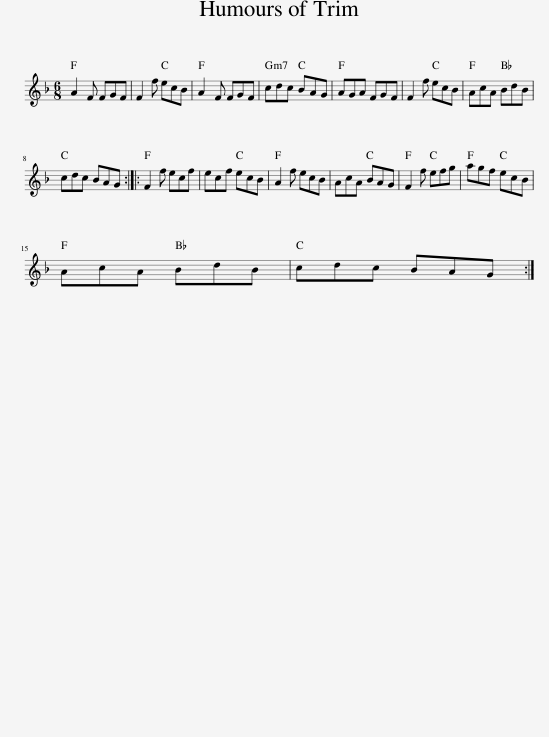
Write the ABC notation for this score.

X:1
L:1/8
M:6/8
I:linebreak $
K:F
V:1 treble
V:1
 A2 F FGF | F2 f ecB | A2 F FGF | cdc BAG | AGA FGF | %5
 F2 f ecB | AcA BdB |$ cdc BAG :: F2 f ecf | ecf ecB | %10
 A2 f ecB | AcA BAG | F2 f efg | agf ecB |$ AcA BdB | %15
 cdc BAG :| %16
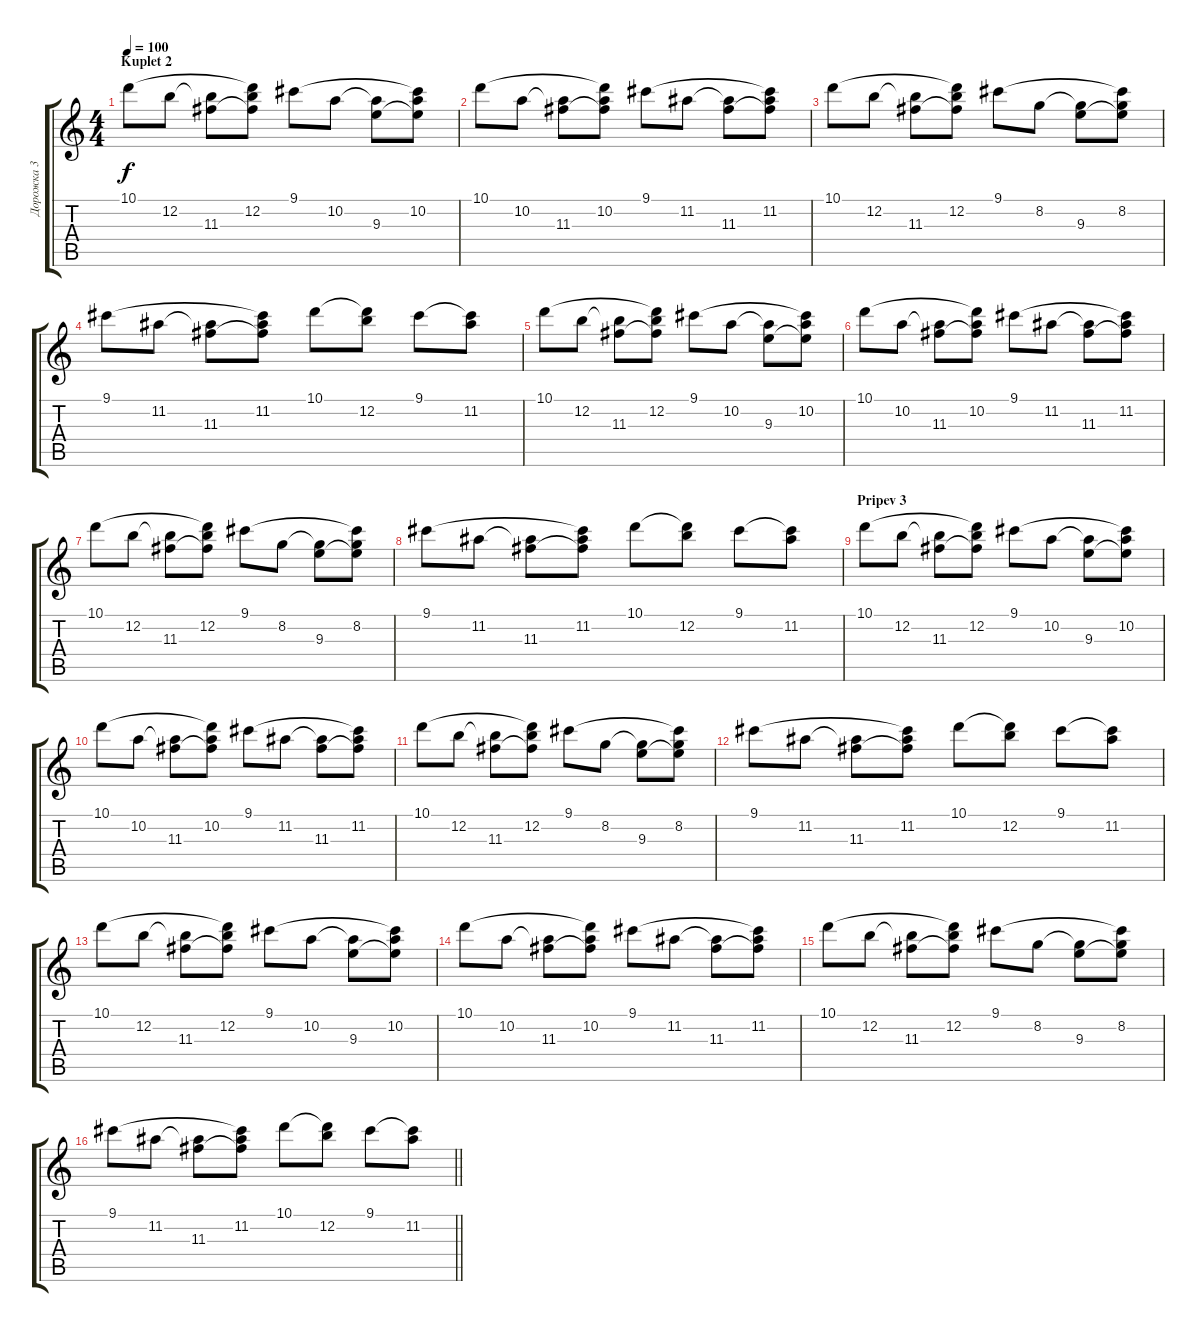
\track ("Дорожка 3" "Дорожка 3") {instrument acousticguitarsteel}
\staff {score tabs}
\tuning (E4 B3 G3 D3 A2 E2) {hide}
\ts (4 4)
\section ("" "Kuplet 2")
\tempo 100
\clef g2
\ks c
10.1.8{dy f} 12.2.8 (12.2{t} 11.3).8 (10.1{t} 12.2 11.3{t}).8 9.1.8 10.2.8 (10.2{t} 9.3).8 (9.1{t} 10.2 9.3{t}).8 |
10.1.8 10.2.8 (10.2{t} 11.3).8 (10.1{t} 10.2 11.3{t}).8 9.1.8 11.2.8 (11.2{t} 11.3).8 (9.1{t} 11.2 11.3{t}).8 |
10.1.8 12.2.8 (12.2{t} 11.3).8 (10.1{t} 12.2 11.3{t}).8 9.1.8 8.2.8 (8.2{t} 9.3).8 (9.1{t} 8.2 9.3{t}).8 |
9.1.8 11.2.8 (11.2{t} 11.3).8 (9.1{t} 11.2 11.3{t}).8 10.1.8 (10.1{t} 12.2).8 9.1.8 (9.1{t} 11.2).8 |
10.1.8 12.2.8 (12.2{t} 11.3).8 (10.1{t} 12.2 11.3{t}).8 9.1.8 10.2.8 (10.2{t} 9.3).8 (9.1{t} 10.2 9.3{t}).8 |
10.1.8 10.2.8 (10.2{t} 11.3).8 (10.1{t} 10.2 11.3{t}).8 9.1.8 11.2.8 (11.2{t} 11.3).8 (9.1{t} 11.2 11.3{t}).8 |
10.1.8 12.2.8 (12.2{t} 11.3).8 (10.1{t} 12.2 11.3{t}).8 9.1.8 8.2.8 (8.2{t} 9.3).8 (9.1{t} 8.2 9.3{t}).8 |
9.1.8 11.2.8 (11.2{t} 11.3).8 (9.1{t} 11.2 11.3{t}).8 10.1.8 (10.1{t} 12.2).8 9.1.8 (9.1{t} 11.2).8 |
\section ("" "Pripev 3")
10.1.8 12.2.8 (12.2{t} 11.3).8 (10.1{t} 12.2 11.3{t}).8 9.1.8 10.2.8 (10.2{t} 9.3).8 (9.1{t} 10.2 9.3{t}).8 |
10.1.8 10.2.8 (10.2{t} 11.3).8 (10.1{t} 10.2 11.3{t}).8 9.1.8 11.2.8 (11.2{t} 11.3).8 (9.1{t} 11.2 11.3{t}).8 |
10.1.8 12.2.8 (12.2{t} 11.3).8 (10.1{t} 12.2 11.3{t}).8 9.1.8 8.2.8 (8.2{t} 9.3).8 (9.1{t} 8.2 9.3{t}).8 |
9.1.8 11.2.8 (11.2{t} 11.3).8 (9.1{t} 11.2 11.3{t}).8 10.1.8 (10.1{t} 12.2).8 9.1.8 (9.1{t} 11.2).8 |
10.1.8 12.2.8 (12.2{t} 11.3).8 (10.1{t} 12.2 11.3{t}).8 9.1.8 10.2.8 (10.2{t} 9.3).8 (9.1{t} 10.2 9.3{t}).8 |
10.1.8 10.2.8 (10.2{t} 11.3).8 (10.1{t} 10.2 11.3{t}).8 9.1.8 11.2.8 (11.2{t} 11.3).8 (9.1{t} 11.2 11.3{t}).8 |
10.1.8 12.2.8 (12.2{t} 11.3).8 (10.1{t} 12.2 11.3{t}).8 9.1.8 8.2.8 (8.2{t} 9.3).8 (9.1{t} 8.2 9.3{t}).8 |
\barLineRight lightlight
9.1.8 11.2.8 (11.2{t} 11.3).8 (9.1{t} 11.2 11.3{t}).8 10.1.8 (10.1{t} 12.2).8 9.1.8 (9.1{t} 11.2).8
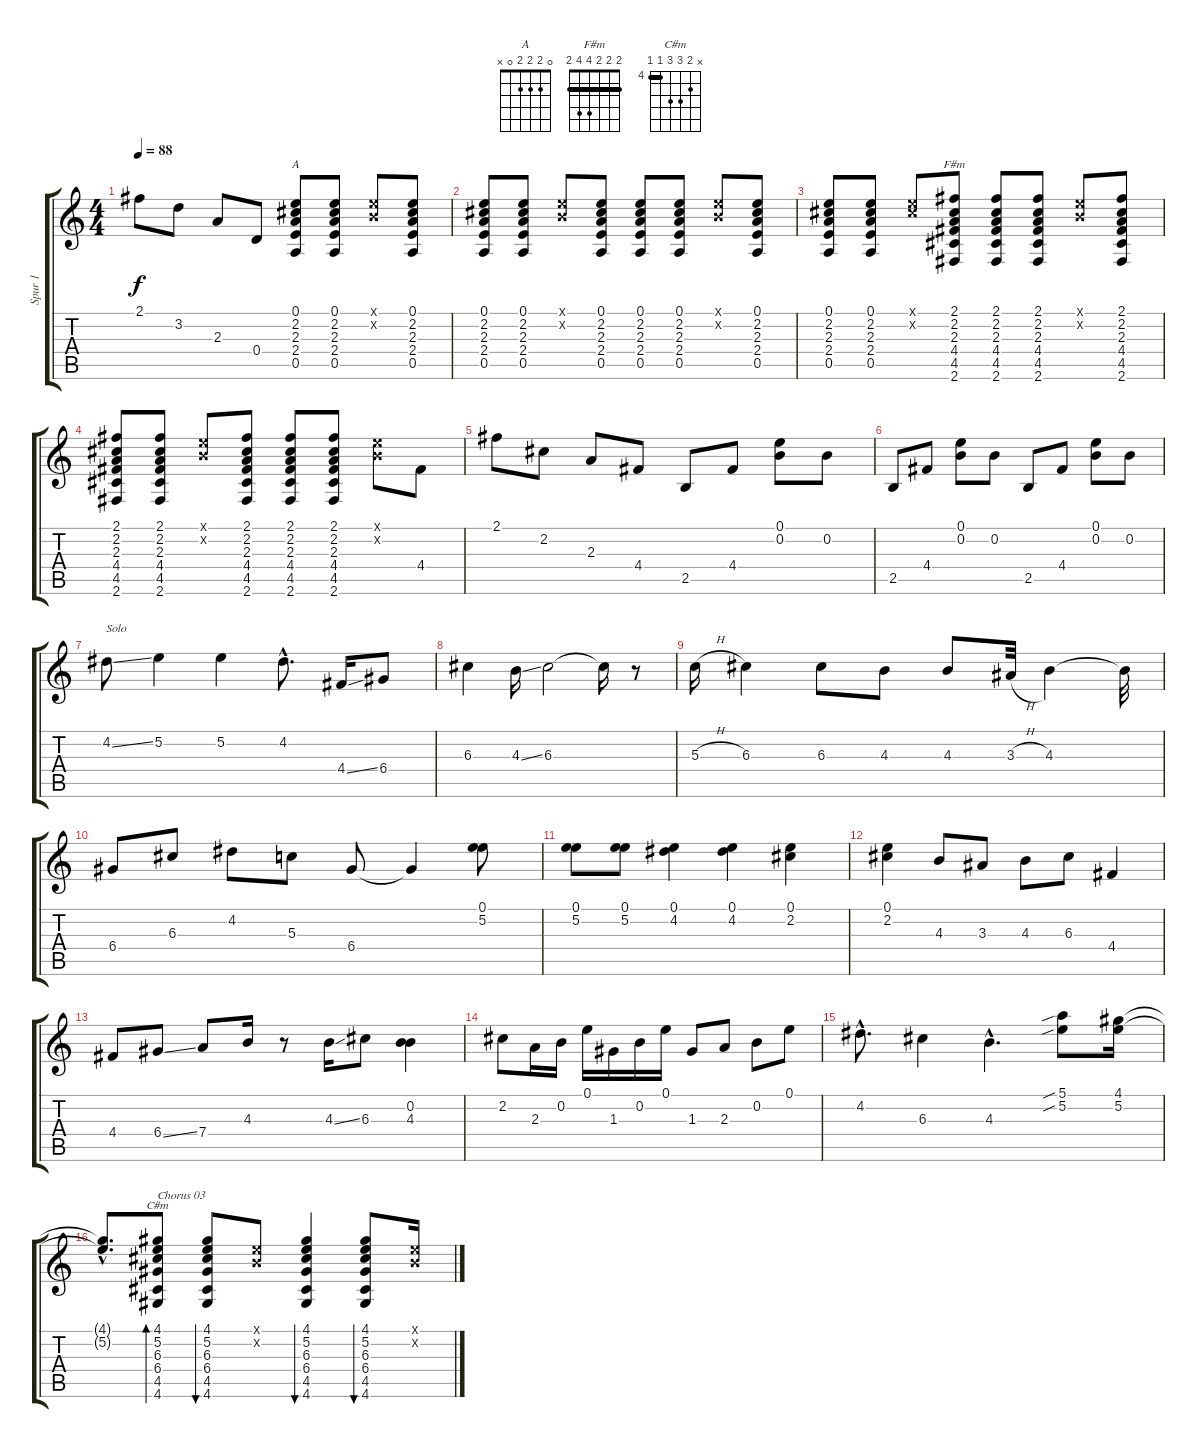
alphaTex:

\track ("Spur 1" "Spur 1") {instrument acousticguitarsteel}
\staff {score tabs}
\tuning (E4 B3 G3 D3 A2 E2) {hide}
\chord ("A" 0 2 2 2 0 x)
\chord ("F#m" 2 2 2 4 4 2) {barre 2}
\chord ("C#m" x 5 6 6 4 4) {firstfret 4 barre 4}
\ts (4 4)
\tempo 88
\clef g2
\ks c
2.1.8{dy f} 3.2.8 2.3.8 0.4.8 (0.1 2.2 2.3 2.4 0.5).8{ch "A"} (0.1 2.2 2.3 2.4 0.5).8 (0.1{x} 0.2{x}).8 (0.1 2.2 2.3 2.4 0.5).8 |
(0.1 2.2 2.3 2.4 0.5).8 (0.1 2.2 2.3 2.4 0.5).8 (0.1{x} 0.2{x}).8 (0.1 2.2 2.3 2.4 0.5).8 (0.1 2.2 2.3 2.4 0.5).8 (0.1 2.2 2.3 2.4 0.5).8 (0.1{x} 0.2{x}).8 (0.1 2.2 2.3 2.4 0.5).8 |
(0.1 2.2 2.3 2.4 0.5).8 (0.1 2.2 2.3 2.4 0.5).8 (0.1{x} 2.2{x}).8 (2.1 2.2 2.3 4.4 4.5 2.6).8{ch "F#m"} (2.1 2.2 2.3 4.4 4.5 2.6).8 (2.1 2.2 2.3 4.4 4.5 2.6).8 (0.1{x} 0.2{x}).8 (2.1 2.2 2.3 4.4 4.5 2.6).8 |
(2.1 2.2 2.3 4.4 4.5 2.6).8 (2.1 2.2 2.3 4.4 4.5 2.6).8 (0.1{x} 0.2{x}).8 (2.1 2.2 2.3 4.4 4.5 2.6).8 (2.1 2.2 2.3 4.4 4.5 2.6).8 (2.1 2.2 2.3 4.4 4.5 2.6).8 (0.1{x} 0.2{x}).8 4.4.8 |
2.1.8 2.2.8 2.3.8 4.4.8 2.5.8 4.4.8 (0.1 0.2).8 0.2.8 |
2.5.8 4.4.8 (0.1 0.2).8 0.2.8 2.5.8 4.4.8 (0.1 0.2).8 0.2.8 |
4.2{ss}.8{txt "Solo"} 5.2.4 5.2.4 4.2{hac}.8{d} 4.4{ss}.16 6.4.8 |
6.3.4 4.3{ss}.16 6.3.2 6.3{t}.16 r.8 |
5.3{h}.16 6.3.4 6.3.8 4.3.8 4.3.8 3.3{h}.32 4.3.4 4.3{t}.32 |
6.4.8 6.3.8 4.2.8 5.3.8 6.4.8 6.4{t}.4 (0.1 5.2).8 |
(0.1 5.2).8 (0.1 5.2).8 (0.1 4.2).4 (0.1 4.2).4 (0.1 2.2).4 |
(0.1 2.2).4 4.3.8 3.3.8 4.3.8 6.3.8 4.4.4 |
4.4.8 6.4{ss}.8 7.4.8 4.3.16 r.8 4.3{ss}.16 6.3.8 (0.2 4.3).4 |
2.2.8 2.3.16 0.2.16 0.1.16 1.3.16 0.2.16 0.1.16 1.3.8 2.3.8 0.2.8 0.1.8 |
4.2{hac}.8{d} 6.3.4 4.3{hac}.4{d} (5.1{sib} 5.2{sib}).8 (4.1 5.2).16 |
(4.1{hac t} 5.2{hac t}).8{d} (4.1 5.2 6.3 6.4 4.5 4.6).8{bd 60 ch "C#m" txt "Chorus 03"} (4.1 5.2 6.3 6.4 4.5 4.6).8{bu 60} (0.1{x} 0.2{x}).8 (4.1 5.2 6.3 6.4 4.5 4.6).4{bu 60} (4.1 5.2 6.3 6.4 4.5 4.6).8{bu 60} (0.1{x} 0.2{x}).16
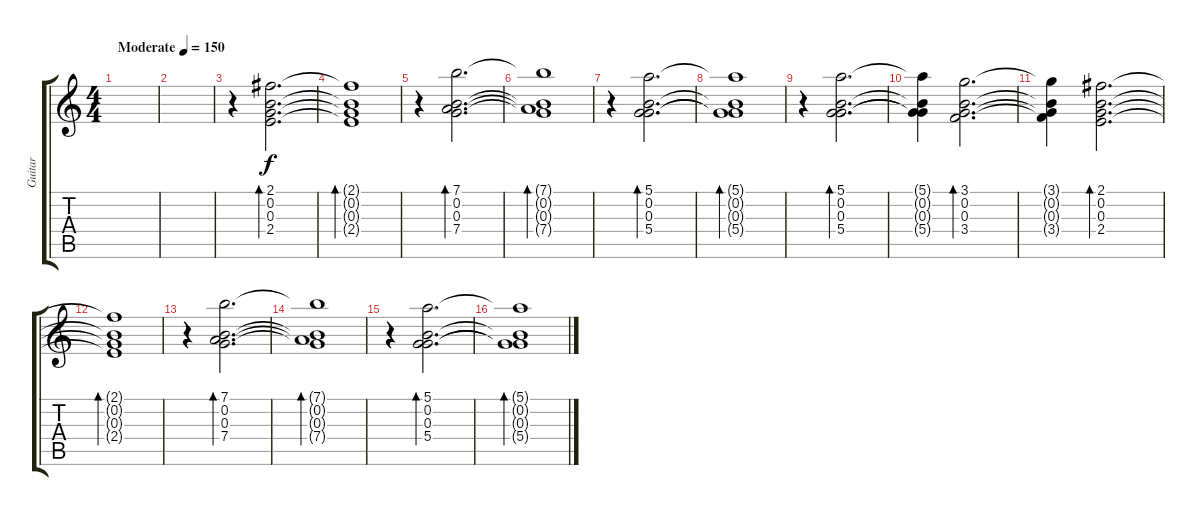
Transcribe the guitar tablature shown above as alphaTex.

\track ("Guitar" "Guitar") {instrument electricguitarclean}
\staff {score tabs}
\tuning (E4 B3 G3 D3 A2 E2) {hide}
\ts (4 4)
\tempo (150 "Moderate")
\clef g2
\ks c
|
|
r.4 (2.1 0.2 0.3 2.4).2{d bd 240 volume 5 instrument acousticguitarsteel} |
(2.1{t} 0.2{t} 0.3{t} 2.4{t}).1{bd 240} |
r.4 (7.1 0.2 0.3 7.4).2{d bd 120} |
(7.1{t} 0.2{t} 0.3{t} 7.4{t}).1{bd 480} |
r.4 (5.1 0.2 0.3 5.4).2{d bd 120} |
(5.1{t} 0.2{t} 0.3{t} 5.4{t}).1{bd 480} |
r.4 (5.1 0.2 0.3 5.4).2{d bd 480} |
(5.1{t} 0.2{t} 0.3{t} 5.4{t}).4 (3.1 0.2 0.3 3.4).2{d bd 480} |
(3.1{t} 0.2{t} 0.3{t} 3.4{t}).4 (2.1 0.2 0.3 2.4).2{d bd 240} |
(2.1{t} 0.2{t} 0.3{t} 2.4{t}).1{bd 240} |
r.4 (7.1 0.2 0.3 7.4).2{d bd 240} |
(7.1{t} 0.2{t} 0.3{t} 7.4{t}).1{bd 480} |
r.4 (5.1 0.2 0.3 5.4).2{d bd 480} |
(5.1{t} 0.2{t} 0.3{t} 5.4{t}).1{bd 480}
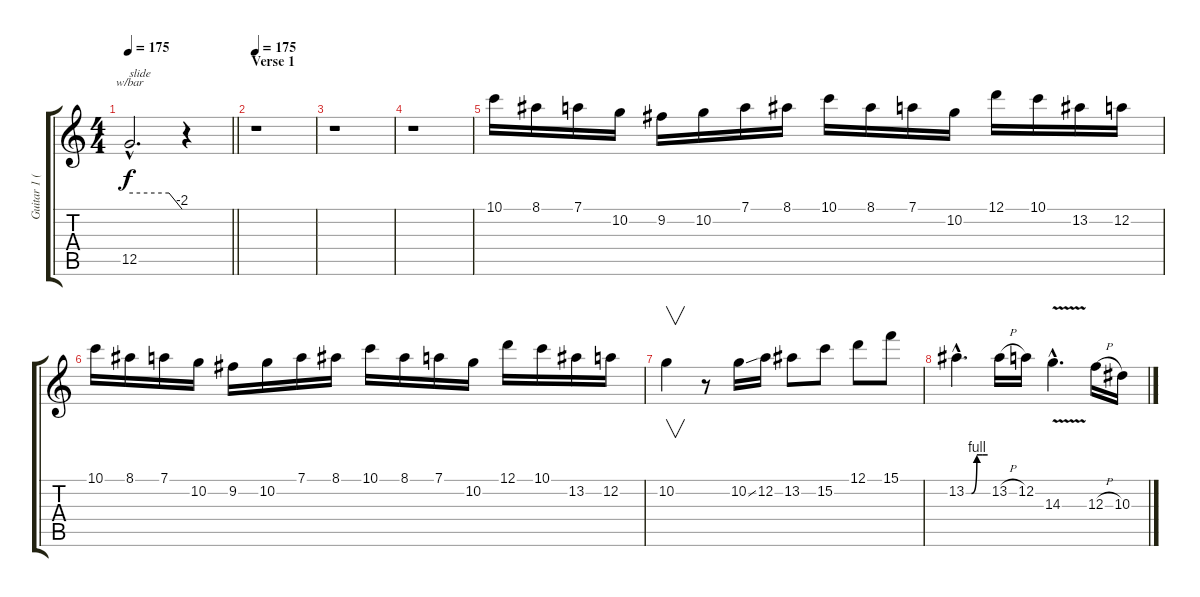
\track ("Guitar 1 (Lead)" "Guitar 1 (") {instrument overdrivenguitar}
\staff {score tabs}
\tuning (D4 A3 F3 C3 G2 D2) {hide}
\ts (4 4)
\tempo 175
\clef g2
\barLineRight lightlight
\ks c
12.5{hac}.2{d tbe (custom default 0 0 45 0 60 -8) txt "slide" dy f} r.4 |
\section ("" "Verse 1")
\tempo 175
r.1 |
r.1 |
r.1 |
10.1.16 8.1.16 7.1.16 10.2.16 9.2.16 10.2.16 7.1.16 8.1.16 10.1.16 8.1.16 7.1.16 10.2.16 12.1.16 10.1.16 13.2.16 12.2.16 |
10.1.16 8.1.16 7.1.16 10.2.16 9.2.16 10.2.16 7.1.16 8.1.16 10.1.16 8.1.16 7.1.16 10.2.16 12.1.16 10.1.16 13.2.16 12.2.16 |
10.2.4{v} r.8 10.2{ss}.16{volume 15} 12.2.16 13.2.8 15.2.8 12.1.8 15.1.8 |
13.2{be (custom 0 0 15 0 30 4 45 4 60 4) hac}.4{d} 13.2{h}.16 12.2.16 14.3{v hac}.4{d} 12.3{h}.16 10.3.16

[Written instruction]:
Reproduce the records from their very beginning through the line containing "cdc BAG :| %16", including that line, and leave the picture out of your copy.

[Solution to this task]:
Write the ABC notation for this score.

X:1
L:1/8
M:6/8
I:linebreak $
K:F
V:1 treble
V:1
 A2 F FGF | F2 f ecB | A2 F FGF | cdc BAG | AGA FGF | %5
 F2 f ecB | AcA BdB |$ cdc BAG :: F2 f ecf | ecf ecB | %10
 A2 f ecB | AcA BAG | F2 f efg | agf ecB |$ AcA BdB | %15
 cdc BAG :| %16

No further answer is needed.